Instagram and how it’s changed the way we shop


This week I have finally got round to picking up Lucy Siegles 'To Die For' book about the fashion industry and already its showing me some hard truths. Although the book was published back in 2011 (longer ago then you think!) it is still so relevant to today and the throwaway society that continues to grow. I've still got a lot of reading to do but already it has pushed some hard questions to the forefront of my mind and I wanted to discuss these with you here. To start off, I wanted to talk about something that I have been thinking about quite a lot recently - how Instagram makes me want to shop. A lot.

I remember back when I first starting using Instagram and discovering bloggers when people weren't really talking about blogging in a big way and stars like Zoella weren't on the cover of every magazine. I think that was the moment I really knew I was into fashion and wanted to stay on top of the trends and be just like one of them. From there it sort made me spiral into a fast fashion buying frenzy, I always wanted to make sure I had the latest trends and was constantly buying to keep up but barely wearing the pieces more than a handful of times. Looking back I can see how insane and unhealthy that was and since discovering sustainable fashion and the horrific stories behind fast fashion I have definitely shopped more thoughtfully. Instagram is still a huge part of my fashion life though and I do still get the urge to shop the latest pieces some of my favourite bloggers are wearing, thinking it's just one piece. But if everyone said that we're not really making any progress there now are we? I definitely find it hard especially working in central London where fast fashion is so easily accessible, yet now if I pick up or think about going into a fast fashion store now, I want think about these following things hard and I will probably walk straight back out. 1) What material is it made out of and where was that material sourced? 2) Who made this item and where? Was it hand made? 3) What effect has this had on the planet and economic system and was the garment worker part of a fair paid factory? 
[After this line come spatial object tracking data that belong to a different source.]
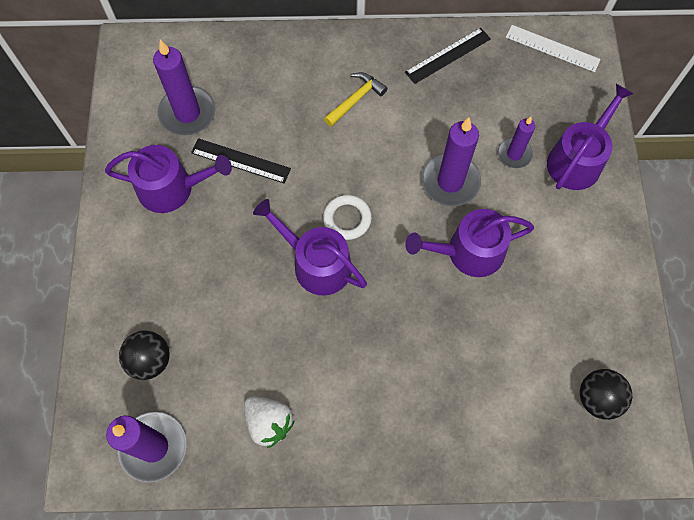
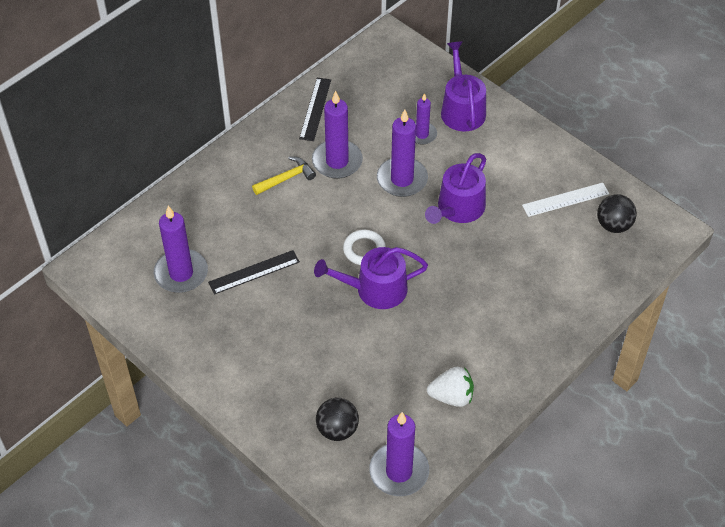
camera: 45 degrees left, 15 degrees down
(172, 188) = (227, 324): purple watering can -> none
(356, 99) = (286, 178): yellow hammer -> yellow hammer turned 60 degrees clockwise
(413, 118) = (337, 161): none -> purple candle
(552, 48) = (375, 57): white ruler -> white ruler (565, 199)

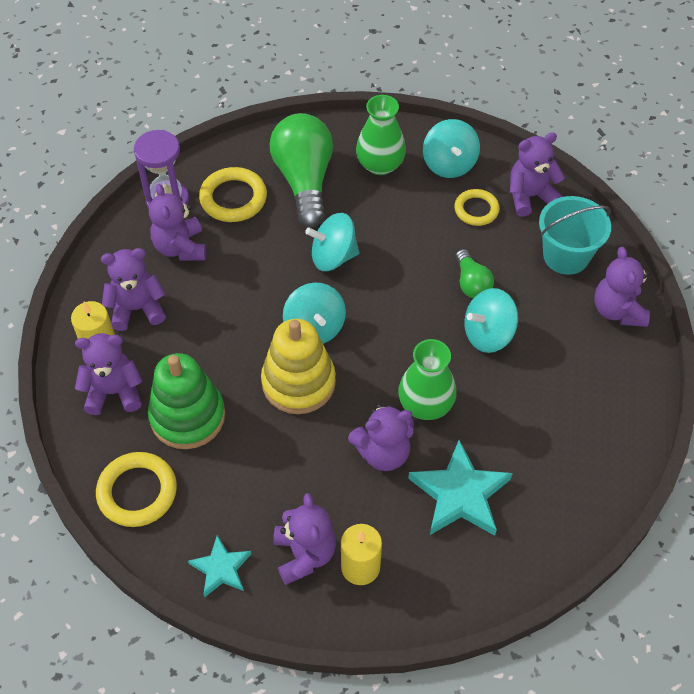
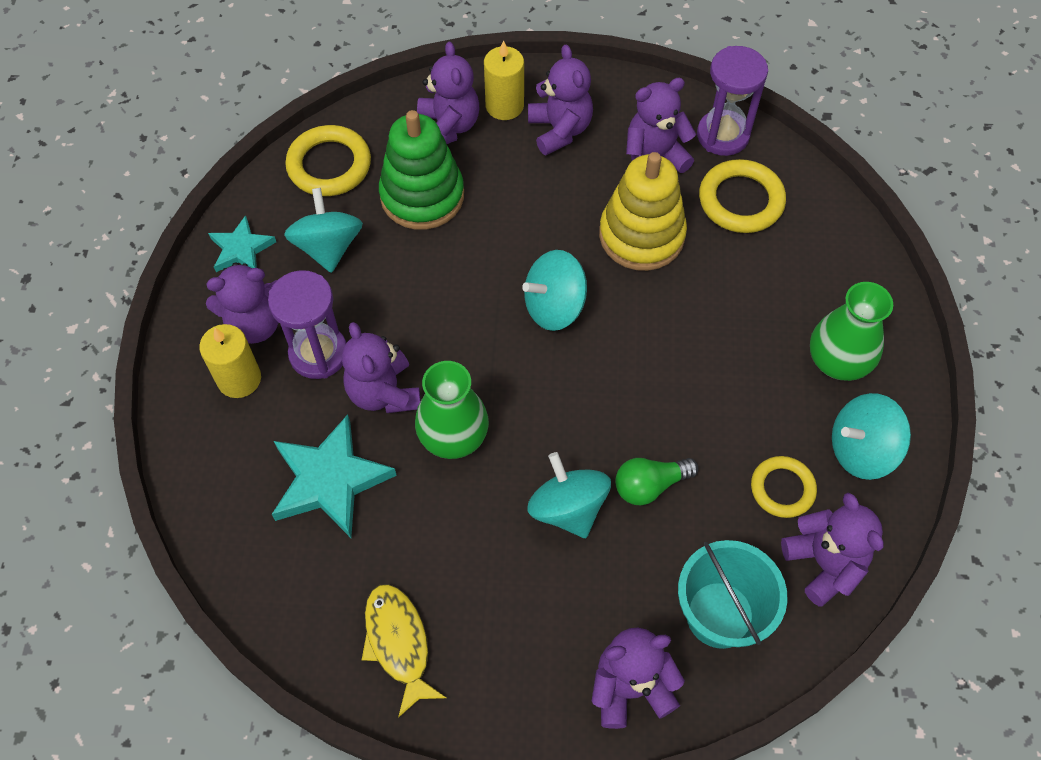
camera: 85 degrees right, 5 degrees up
(298, 382) = (474, 297): yellow stacking toy -> yellow stacking toy (641, 235)
(304, 181) = (787, 274): green light bulb -> none
(333, 257) = (667, 317): turquoise spinning top -> turquoise spinning top (328, 247)
(341, 502) = (318, 353): none -> purple hourglass
(592, 449) = (398, 643): none -> yellow fish

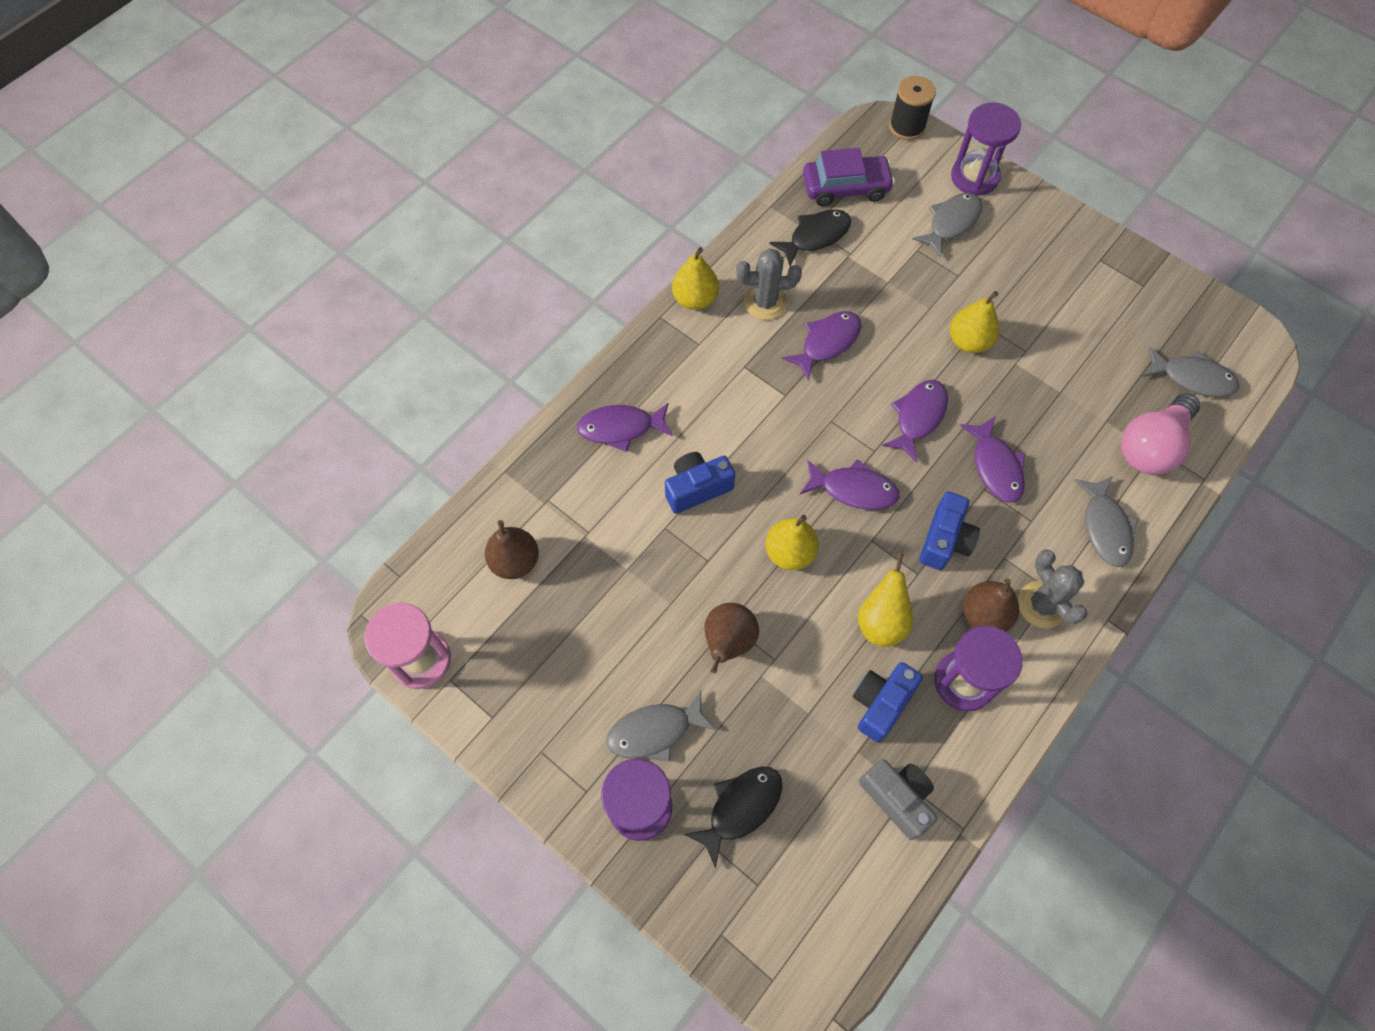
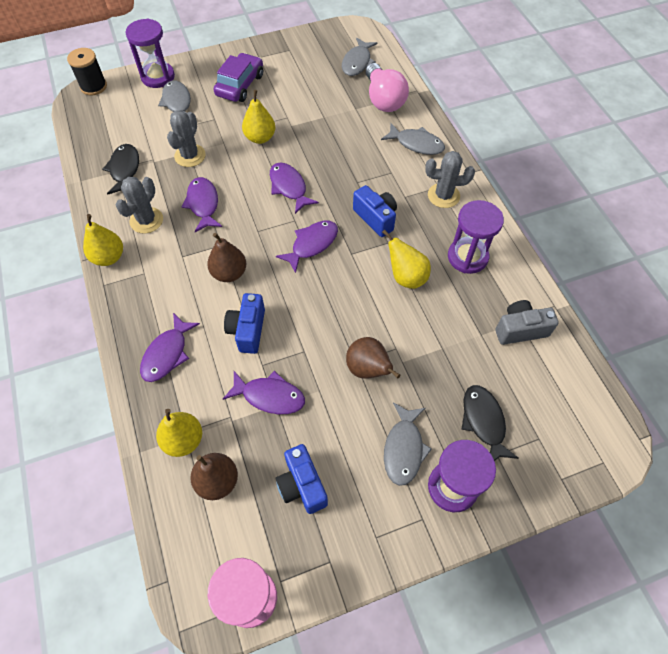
camera: 60 degrees left, 5 degrees down
(789, 552) = (330, 301): yellow pear -> yellow pear (183, 440)
(845, 188) = (105, 137): purple car -> purple car (240, 85)
(880, 703) = (457, 306): blue camera -> blue camera (302, 485)
(884, 286) = (190, 156): none -> grey cactus
(984, 615) = (433, 225): brown pear -> brown pear (229, 273)
(995, 466) = (347, 169): purple fish -> purple fish (269, 396)
(1192, 378) = (357, 62): grey fish -> grey fish turned 150 degrees clockwise

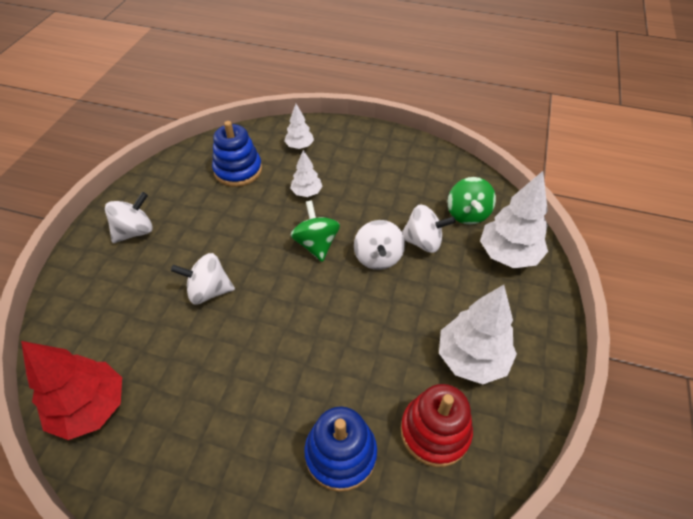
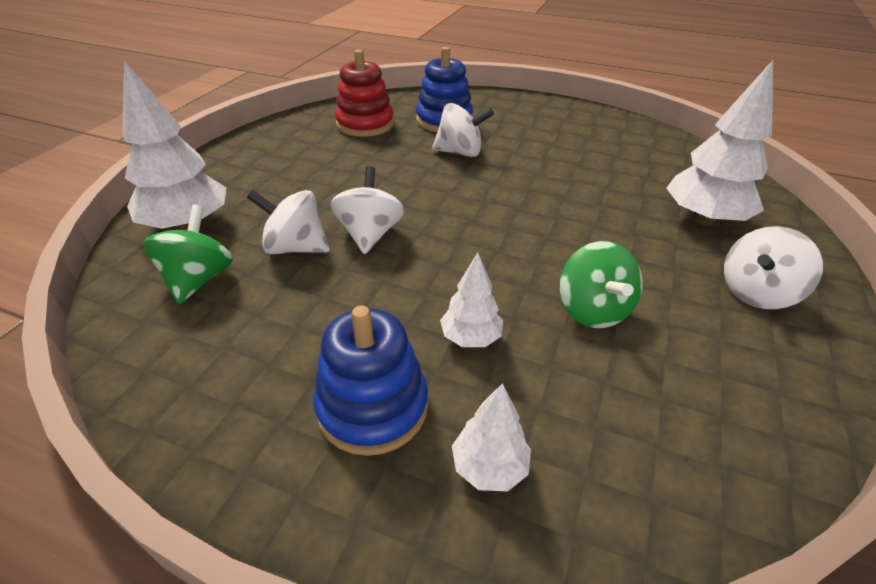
camera: 175 degrees left, 10 degrees down
(91, 407) = (667, 150): red tree -> none
(208, 291) = (596, 216): white spinning top -> white spinning top (460, 152)
(238, 170) = (627, 402): blue stacking toy -> blue stacking toy (372, 406)
(316, 244) = (456, 255): green spinning top -> green spinning top (592, 310)
(472, 358) = (306, 153): white tree -> white tree (703, 219)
I still follow many of the bloggers from before I even thought about where my clothes come from etc. and is nice to actually see that some of them are becoming more conscious (specifically Shot from the Street and here recent discussion on sustainability which you can watch here) and using their platform to discuss sustainability. But with still following them comes the urge to have what they have - shells for example are everywhere at the moment from cute greek sandals to anklets and necklaces. and the urge to join in is strong and that has 100% got to be down to Instagram and the fear of missing out on the latest trend but again going back to those questions I can ask myself and realise actually I can probably just do without.

But what can we do to change or attitudes towards this? I love Instagram and will definitely continue to use it as a platform for sharing our discoveries into the sustainable world. And I think a lot of good does come out of it, I have discovered some amazing people doing amazing things on Instagram but there is still a lot of FOMO and wanting to be like that blogger and I think it has made us all a bit jealous of everything and everyone around us. I think the thing that people are missing when looking at bloggers for inspiration is that they want the exact things that the bloggers have and will go out and buy those things rather than looking into their wardrobe and realising that actually they have similar pieces that they can use to recreate that outfit or look but with it still being unique to yourself.